### HOW TO COMPLETE THIS TASK
Looking through the listing, how many of its lines hold the word "CCTV"? Answer with only the number.

### EXTRACTED MATERIAL

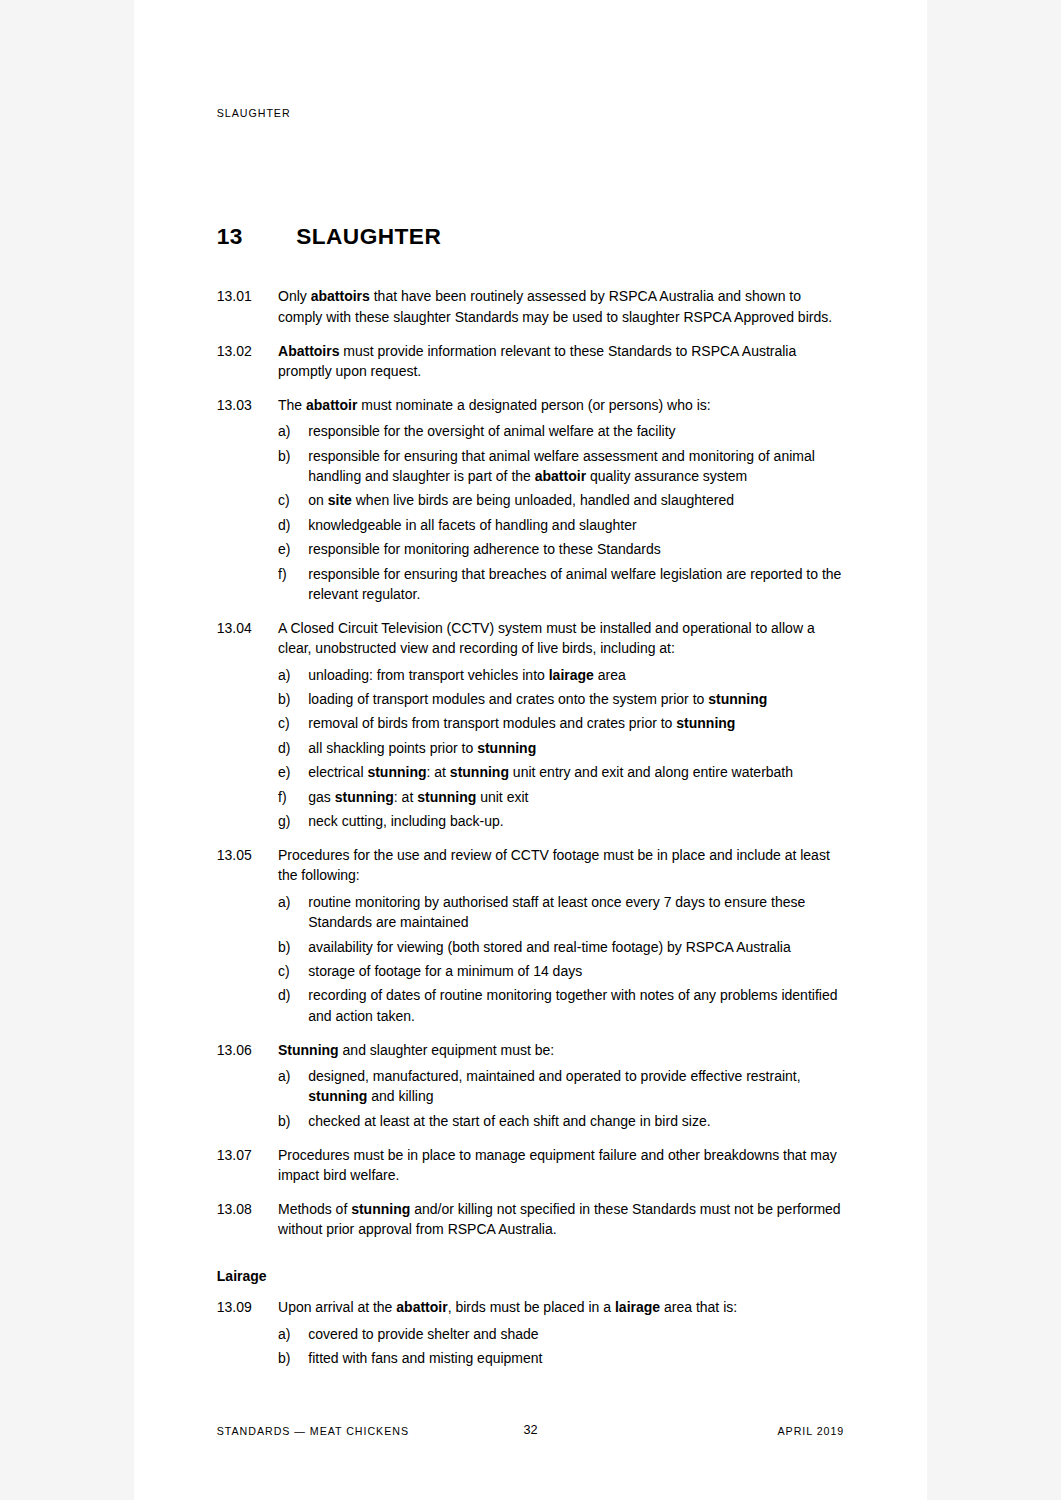Slaughter
13 SLAUGHTER
13.01
Only abattoirs that have been routinely assessed by RSPCA Australia and shown to comply with these slaughter Standards may be used to slaughter RSPCA Approved birds.
13.02
Abattoirs must provide information relevant to these Standards to RSPCA Australia promptly upon request.
13.03
The abattoir must nominate a designated person (or persons) who is:
responsible for the oversight of animal welfare at the facility
responsible for ensuring that animal welfare assessment and monitoring of animal handling and slaughter is part of the abattoir quality assurance system
on site when live birds are being unloaded, handled and slaughtered
knowledgeable in all facets of handling and slaughter
responsible for monitoring adherence to these Standards
responsible for ensuring that breaches of animal welfare legislation are reported to the relevant regulator.
13.04
A Closed Circuit Television (CCTV) system must be installed and operational to allow a clear, unobstructed view and recording of live birds, including at:
unloading: from transport vehicles into lairage area
loading of transport modules and crates onto the system prior to stunning
removal of birds from transport modules and crates prior to stunning
all shackling points prior to stunning
electrical stunning: at stunning unit entry and exit and along entire waterbath
gas stunning: at stunning unit exit
neck cutting, including back-up.
13.05
Procedures for the use and review of CCTV footage must be in place and include at least the following:
routine monitoring by authorised staff at least once every 7 days to ensure these Standards are maintained
availability for viewing (both stored and real-time footage) by RSPCA Australia
storage of footage for a minimum of 14 days
recording of dates of routine monitoring together with notes of any problems identified and action taken.
13.06
Stunning and slaughter equipment must be:
designed, manufactured, maintained and operated to provide effective restraint, stunning and killing
checked at least at the start of each shift and change in bird size.
13.07
Procedures must be in place to manage equipment failure and other breakdowns that may impact bird welfare.
13.08
Methods of stunning and/or killing not specified in these Standards must not be performed without prior approval from RSPCA Australia.
Lairage
13.09
Upon arrival at the abattoir, birds must be placed in a lairage area that is:
covered to provide shelter and shade
fitted with fans and misting equipment
Standards — Meat Chickens
32
April 2019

### REPLY
2